Traveling is a gift. Of course, this observation easily reads as cliché, but so do all adages. For it to ring true, like tearing up while watching a 90's rom-com on the plane ride, it takes vulnerability. You are creating space for something new. And this is the heart of why travel is so good at jarring us out of the humdrum ins-n-outs of our daily roost. Travel forces newness. Take a flight and you are faced with new time zones, flora & fauna, and local customs. But if the response is to not make yourself uncomfortable you won’t experience a widened perspective. You might as well not leave the nest.

How To Fly Home

What’s important here is beyond the travel, the plane ride, the nights out, and the weird bird species you catalog. It's how to see your average day at home. Viewing your day of working for eight to ten hours, then completing your million other boring and repetitive tasks with with new eyes.

This isn’t easy. It takes effort, and if you are like me, most of the time you are not going to have the energy to see this way. Many years ago, I took an summer internship in Reykjavik, Iceland. When returning home to Canada, I remember being hyperaware of the number of trees lining the streets and filling the forests along the highways. Iceland is almost void of trees. Over a thousand years ago the early settlers quickly cut down the native tree coverage to build... whatever Vikings were building back then, leaving the stunning, but relatively barren landscape of modern-day Iceland.

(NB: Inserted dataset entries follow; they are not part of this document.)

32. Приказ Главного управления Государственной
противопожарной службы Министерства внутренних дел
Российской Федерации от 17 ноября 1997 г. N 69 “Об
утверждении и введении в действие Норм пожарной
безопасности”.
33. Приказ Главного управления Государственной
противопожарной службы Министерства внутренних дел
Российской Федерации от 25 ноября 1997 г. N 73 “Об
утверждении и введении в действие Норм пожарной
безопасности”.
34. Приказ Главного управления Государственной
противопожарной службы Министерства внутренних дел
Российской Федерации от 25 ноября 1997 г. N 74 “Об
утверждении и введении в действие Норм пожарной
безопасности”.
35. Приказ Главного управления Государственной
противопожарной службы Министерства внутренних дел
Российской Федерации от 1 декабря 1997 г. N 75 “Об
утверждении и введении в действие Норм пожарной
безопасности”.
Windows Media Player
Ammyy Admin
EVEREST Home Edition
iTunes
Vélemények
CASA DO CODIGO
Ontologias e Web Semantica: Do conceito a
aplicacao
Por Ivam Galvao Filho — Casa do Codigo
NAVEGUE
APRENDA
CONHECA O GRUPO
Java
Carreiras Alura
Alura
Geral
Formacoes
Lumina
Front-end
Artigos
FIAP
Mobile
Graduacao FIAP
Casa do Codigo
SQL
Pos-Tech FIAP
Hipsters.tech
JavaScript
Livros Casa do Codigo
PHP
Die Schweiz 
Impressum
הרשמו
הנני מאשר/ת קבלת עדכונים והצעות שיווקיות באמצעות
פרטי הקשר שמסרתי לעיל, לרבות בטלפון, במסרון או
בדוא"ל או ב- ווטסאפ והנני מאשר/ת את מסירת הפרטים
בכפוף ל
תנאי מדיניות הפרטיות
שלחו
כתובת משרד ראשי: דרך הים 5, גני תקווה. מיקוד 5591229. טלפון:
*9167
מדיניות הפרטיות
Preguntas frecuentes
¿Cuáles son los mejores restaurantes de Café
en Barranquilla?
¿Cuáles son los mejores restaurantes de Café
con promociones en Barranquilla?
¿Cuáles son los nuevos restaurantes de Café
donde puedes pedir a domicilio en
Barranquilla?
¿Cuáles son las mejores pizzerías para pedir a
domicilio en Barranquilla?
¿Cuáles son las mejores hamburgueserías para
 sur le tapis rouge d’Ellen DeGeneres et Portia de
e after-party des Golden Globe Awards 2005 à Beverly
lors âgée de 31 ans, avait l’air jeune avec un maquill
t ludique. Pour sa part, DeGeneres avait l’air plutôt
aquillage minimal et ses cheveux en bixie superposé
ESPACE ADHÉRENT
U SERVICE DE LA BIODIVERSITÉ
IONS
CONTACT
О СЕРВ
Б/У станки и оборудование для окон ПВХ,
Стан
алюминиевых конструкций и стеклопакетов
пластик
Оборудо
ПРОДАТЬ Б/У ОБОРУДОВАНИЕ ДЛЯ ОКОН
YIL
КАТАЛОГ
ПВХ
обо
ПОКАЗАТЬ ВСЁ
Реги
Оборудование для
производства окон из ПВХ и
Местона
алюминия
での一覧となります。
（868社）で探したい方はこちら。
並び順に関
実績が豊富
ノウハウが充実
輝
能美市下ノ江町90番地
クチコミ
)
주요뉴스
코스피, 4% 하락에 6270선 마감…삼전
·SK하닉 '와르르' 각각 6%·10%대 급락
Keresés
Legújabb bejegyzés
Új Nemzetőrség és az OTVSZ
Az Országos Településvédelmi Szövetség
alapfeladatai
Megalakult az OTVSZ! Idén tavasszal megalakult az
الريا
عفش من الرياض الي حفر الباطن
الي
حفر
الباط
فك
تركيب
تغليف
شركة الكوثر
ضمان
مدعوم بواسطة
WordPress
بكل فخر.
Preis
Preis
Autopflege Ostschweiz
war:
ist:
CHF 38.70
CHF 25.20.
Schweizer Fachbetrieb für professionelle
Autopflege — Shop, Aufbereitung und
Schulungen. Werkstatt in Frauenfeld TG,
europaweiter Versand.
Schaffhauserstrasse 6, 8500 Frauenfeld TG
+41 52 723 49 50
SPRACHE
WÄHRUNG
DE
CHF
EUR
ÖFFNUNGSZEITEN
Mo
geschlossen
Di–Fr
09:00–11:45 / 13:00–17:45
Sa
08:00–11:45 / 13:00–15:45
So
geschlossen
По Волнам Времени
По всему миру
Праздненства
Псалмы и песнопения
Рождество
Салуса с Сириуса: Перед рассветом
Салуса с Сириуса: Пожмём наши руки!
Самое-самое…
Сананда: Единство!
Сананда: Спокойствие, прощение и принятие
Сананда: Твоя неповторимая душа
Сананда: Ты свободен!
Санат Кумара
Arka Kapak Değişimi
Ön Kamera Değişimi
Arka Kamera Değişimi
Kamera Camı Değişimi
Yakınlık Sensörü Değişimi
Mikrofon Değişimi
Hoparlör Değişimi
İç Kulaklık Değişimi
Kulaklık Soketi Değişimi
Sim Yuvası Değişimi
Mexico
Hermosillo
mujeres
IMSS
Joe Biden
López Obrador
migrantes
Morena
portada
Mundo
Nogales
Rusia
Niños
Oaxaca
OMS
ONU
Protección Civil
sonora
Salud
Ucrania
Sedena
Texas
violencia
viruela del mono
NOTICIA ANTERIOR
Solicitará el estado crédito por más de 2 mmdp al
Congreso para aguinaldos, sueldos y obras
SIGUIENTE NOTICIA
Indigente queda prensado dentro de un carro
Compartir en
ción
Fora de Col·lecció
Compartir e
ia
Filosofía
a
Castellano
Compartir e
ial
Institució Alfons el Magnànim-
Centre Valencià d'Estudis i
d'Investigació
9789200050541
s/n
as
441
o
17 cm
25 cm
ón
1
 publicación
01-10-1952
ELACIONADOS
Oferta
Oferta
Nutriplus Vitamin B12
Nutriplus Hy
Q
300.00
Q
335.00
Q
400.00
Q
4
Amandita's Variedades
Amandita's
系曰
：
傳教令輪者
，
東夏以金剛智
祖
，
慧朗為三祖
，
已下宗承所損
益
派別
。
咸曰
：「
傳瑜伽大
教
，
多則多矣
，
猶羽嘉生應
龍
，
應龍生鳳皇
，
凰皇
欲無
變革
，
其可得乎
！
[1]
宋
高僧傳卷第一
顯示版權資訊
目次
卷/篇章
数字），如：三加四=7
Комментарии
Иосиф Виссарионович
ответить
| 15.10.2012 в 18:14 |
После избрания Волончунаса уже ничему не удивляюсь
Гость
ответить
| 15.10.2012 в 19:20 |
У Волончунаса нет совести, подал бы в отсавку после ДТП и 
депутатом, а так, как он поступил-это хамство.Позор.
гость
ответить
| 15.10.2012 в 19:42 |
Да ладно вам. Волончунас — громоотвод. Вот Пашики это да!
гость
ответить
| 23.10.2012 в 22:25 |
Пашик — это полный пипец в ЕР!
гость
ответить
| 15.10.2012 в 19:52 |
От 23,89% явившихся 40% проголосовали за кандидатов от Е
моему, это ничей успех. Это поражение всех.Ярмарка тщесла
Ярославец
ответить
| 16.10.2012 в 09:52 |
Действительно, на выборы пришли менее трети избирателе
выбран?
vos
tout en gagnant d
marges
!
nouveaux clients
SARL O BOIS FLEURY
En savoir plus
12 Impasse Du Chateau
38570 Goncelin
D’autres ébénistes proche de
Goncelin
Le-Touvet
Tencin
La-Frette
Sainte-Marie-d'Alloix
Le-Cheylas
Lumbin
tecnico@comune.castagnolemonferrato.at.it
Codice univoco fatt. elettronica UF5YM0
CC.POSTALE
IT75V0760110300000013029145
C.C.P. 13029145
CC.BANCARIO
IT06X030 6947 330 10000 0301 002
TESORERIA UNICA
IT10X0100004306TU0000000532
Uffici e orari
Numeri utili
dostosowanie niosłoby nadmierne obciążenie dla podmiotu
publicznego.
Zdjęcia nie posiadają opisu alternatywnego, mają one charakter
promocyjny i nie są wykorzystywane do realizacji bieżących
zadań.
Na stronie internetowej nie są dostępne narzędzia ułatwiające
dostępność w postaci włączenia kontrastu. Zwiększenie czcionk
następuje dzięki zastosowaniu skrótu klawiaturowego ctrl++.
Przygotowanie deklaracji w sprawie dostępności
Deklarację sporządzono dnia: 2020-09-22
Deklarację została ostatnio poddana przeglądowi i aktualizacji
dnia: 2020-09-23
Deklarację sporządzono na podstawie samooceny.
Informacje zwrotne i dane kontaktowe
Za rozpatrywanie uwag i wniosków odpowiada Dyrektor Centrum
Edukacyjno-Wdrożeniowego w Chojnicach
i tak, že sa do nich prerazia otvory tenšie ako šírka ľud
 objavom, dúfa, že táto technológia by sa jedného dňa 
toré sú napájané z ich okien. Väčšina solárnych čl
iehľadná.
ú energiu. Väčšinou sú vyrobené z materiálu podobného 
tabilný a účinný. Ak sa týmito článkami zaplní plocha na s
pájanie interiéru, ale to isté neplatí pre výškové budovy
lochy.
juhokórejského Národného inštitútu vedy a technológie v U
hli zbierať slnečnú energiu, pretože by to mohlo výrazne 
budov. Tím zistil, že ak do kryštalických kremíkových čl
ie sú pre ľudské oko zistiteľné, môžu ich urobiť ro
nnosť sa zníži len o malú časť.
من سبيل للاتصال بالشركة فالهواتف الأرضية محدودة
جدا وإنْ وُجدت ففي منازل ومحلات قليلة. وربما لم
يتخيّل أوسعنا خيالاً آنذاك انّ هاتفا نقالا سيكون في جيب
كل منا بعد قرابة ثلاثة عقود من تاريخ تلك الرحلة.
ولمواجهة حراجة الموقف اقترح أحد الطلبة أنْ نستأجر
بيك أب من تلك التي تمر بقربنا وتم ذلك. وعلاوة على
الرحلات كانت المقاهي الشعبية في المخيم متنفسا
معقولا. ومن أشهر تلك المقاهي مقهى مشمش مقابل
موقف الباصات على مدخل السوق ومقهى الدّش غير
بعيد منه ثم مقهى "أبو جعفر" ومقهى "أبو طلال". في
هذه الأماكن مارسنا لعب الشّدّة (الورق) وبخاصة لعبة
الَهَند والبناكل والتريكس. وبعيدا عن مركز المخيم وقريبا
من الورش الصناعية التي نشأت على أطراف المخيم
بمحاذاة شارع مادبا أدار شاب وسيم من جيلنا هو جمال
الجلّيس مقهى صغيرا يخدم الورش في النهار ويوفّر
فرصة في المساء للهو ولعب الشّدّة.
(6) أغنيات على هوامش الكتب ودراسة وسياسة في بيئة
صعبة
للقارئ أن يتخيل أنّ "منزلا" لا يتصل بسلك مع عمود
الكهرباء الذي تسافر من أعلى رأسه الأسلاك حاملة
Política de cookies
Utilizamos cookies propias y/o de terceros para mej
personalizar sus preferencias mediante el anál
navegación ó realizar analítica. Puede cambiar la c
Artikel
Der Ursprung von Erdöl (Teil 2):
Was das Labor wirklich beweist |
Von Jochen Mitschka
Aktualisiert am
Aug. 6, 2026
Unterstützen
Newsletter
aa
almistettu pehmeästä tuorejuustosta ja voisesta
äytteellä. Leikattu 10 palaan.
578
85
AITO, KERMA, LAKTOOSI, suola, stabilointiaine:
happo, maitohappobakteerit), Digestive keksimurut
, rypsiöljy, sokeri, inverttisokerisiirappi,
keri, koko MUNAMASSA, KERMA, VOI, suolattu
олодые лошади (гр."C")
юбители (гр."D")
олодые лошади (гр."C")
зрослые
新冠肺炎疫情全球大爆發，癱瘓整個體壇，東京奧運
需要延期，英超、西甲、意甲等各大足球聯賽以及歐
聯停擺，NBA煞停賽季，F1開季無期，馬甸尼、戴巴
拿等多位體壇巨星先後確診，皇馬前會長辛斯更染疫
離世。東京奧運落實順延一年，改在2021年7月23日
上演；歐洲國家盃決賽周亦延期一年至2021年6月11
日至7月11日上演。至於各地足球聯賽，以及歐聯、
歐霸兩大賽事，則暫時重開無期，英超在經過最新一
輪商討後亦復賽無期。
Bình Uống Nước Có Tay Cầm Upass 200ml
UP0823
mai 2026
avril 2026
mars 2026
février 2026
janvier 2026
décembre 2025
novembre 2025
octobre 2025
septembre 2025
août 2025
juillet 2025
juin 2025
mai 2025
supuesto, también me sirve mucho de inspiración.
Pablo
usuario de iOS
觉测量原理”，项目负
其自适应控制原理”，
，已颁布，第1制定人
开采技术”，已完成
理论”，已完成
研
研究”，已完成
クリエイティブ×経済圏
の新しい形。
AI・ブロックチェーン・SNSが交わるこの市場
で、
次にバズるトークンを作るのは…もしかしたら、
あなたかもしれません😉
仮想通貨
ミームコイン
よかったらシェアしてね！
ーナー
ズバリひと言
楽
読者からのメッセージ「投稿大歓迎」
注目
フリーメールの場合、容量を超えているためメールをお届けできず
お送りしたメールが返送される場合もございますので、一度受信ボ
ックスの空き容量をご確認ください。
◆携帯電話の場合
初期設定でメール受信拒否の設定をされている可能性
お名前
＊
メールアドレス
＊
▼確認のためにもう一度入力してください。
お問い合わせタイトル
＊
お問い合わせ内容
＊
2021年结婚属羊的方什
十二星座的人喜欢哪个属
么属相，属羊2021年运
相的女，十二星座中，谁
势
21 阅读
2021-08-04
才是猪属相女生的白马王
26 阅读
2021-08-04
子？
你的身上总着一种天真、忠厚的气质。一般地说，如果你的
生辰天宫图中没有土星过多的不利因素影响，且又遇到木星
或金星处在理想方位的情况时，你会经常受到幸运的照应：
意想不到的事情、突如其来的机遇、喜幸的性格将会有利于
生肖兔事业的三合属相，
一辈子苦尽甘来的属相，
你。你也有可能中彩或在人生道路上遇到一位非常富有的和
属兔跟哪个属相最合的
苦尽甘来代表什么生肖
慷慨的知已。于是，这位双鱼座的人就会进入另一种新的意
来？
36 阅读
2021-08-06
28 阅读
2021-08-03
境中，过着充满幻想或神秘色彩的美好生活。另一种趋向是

Feeling the presence of all the trees in this country only lasted a few days for me. But every now and again that feeling will float through as I walk by the maples outside my studio. If I’m open enough to catch it, these trees I see every day turn into the weird lifeforms they truly are.

This spring I hope to see a Queensland kookaburra in the eyes of my Montreal sparrows, a species local birding blog referred to as "one of the least desirable backyard birds". The guy who wrote that needs to get out more.